**What needs to be done:** Quote, word for word, everything in the rows below from the line containing "Le Cabinet recrute" down to the line containing "megtekintéshez.", with both of those lines included. Leave the pictures out of your answer.

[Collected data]
━━━━━━
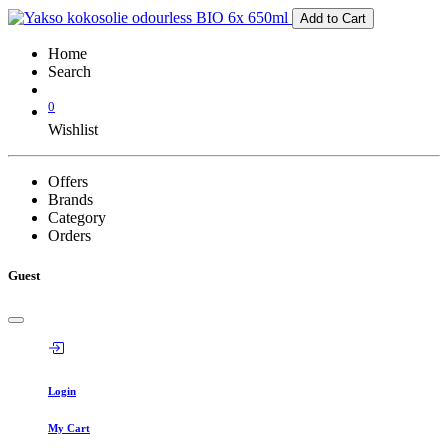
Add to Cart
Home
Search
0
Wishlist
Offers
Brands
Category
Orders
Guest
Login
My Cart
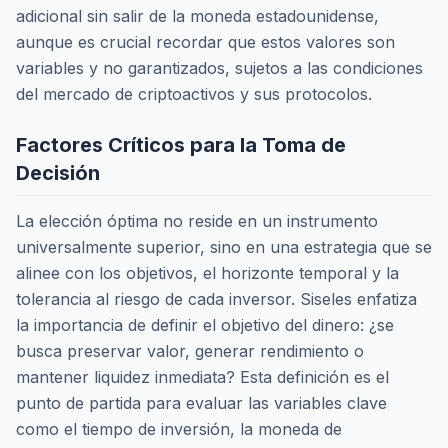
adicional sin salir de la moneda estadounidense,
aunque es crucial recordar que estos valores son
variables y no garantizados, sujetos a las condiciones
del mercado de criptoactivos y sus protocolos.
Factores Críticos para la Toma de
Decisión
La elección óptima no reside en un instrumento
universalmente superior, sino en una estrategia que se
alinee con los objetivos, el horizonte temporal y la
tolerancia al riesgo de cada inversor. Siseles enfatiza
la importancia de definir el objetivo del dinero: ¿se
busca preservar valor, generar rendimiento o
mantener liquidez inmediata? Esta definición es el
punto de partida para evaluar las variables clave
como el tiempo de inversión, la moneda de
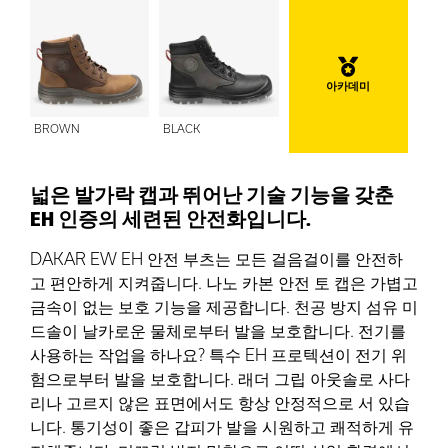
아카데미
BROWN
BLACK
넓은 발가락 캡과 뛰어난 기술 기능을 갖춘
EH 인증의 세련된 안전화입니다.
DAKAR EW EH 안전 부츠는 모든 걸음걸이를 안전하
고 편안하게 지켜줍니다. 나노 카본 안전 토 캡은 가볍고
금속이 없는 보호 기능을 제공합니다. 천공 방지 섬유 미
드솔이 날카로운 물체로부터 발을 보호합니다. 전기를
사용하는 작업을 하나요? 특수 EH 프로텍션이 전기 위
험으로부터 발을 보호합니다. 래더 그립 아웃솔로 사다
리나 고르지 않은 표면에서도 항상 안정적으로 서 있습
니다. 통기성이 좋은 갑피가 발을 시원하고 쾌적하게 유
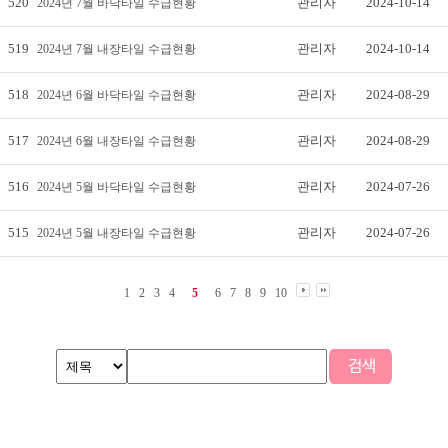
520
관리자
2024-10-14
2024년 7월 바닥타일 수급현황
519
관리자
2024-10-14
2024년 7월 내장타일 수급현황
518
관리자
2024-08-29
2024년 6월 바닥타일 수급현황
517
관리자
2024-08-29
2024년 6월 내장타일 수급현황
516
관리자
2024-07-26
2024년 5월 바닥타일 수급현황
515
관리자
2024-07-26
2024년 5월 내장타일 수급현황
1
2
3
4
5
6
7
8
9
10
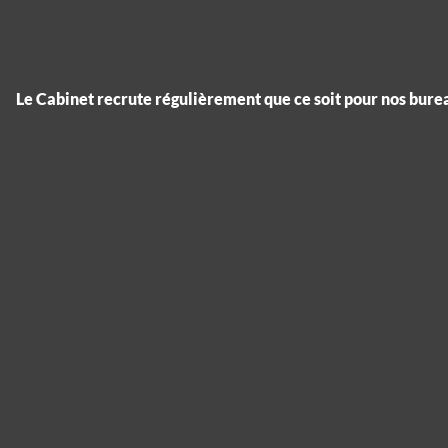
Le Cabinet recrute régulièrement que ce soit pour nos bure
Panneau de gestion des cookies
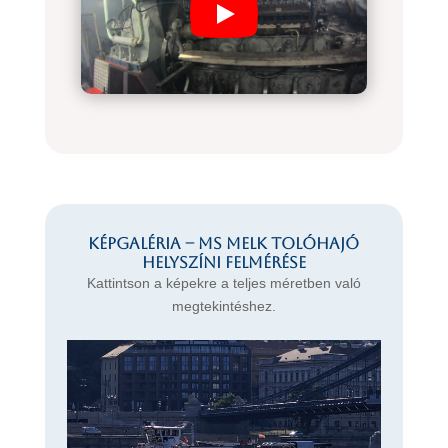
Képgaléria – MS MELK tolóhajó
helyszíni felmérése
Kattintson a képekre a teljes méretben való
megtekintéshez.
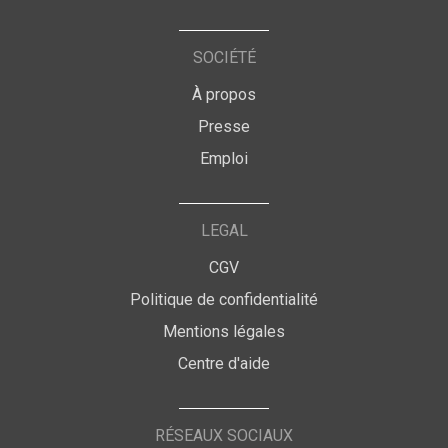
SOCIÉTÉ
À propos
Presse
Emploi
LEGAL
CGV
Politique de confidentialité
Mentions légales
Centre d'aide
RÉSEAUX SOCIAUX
━━━━━━
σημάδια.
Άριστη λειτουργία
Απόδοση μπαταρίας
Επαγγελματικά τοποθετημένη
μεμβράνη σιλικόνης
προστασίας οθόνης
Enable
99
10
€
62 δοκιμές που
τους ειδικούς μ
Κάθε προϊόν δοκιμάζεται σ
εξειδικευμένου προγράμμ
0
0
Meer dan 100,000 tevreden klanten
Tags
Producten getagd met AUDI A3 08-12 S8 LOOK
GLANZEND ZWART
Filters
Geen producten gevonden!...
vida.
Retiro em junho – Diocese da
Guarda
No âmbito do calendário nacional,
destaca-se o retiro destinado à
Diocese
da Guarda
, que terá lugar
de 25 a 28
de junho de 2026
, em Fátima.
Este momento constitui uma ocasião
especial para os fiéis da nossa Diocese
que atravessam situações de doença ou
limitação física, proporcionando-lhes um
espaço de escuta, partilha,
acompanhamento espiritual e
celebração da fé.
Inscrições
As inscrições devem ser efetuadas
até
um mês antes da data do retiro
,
━━━━━━
**Response box:**
Le Cabinet recrute régulièrement que ce soit pour nos bure
Panneau de gestion des cookies
Képgaléria – MS MELK tolóhajó
helyszíni felmérése
Kattintson a képekre a teljes méretben való
megtekintéshez.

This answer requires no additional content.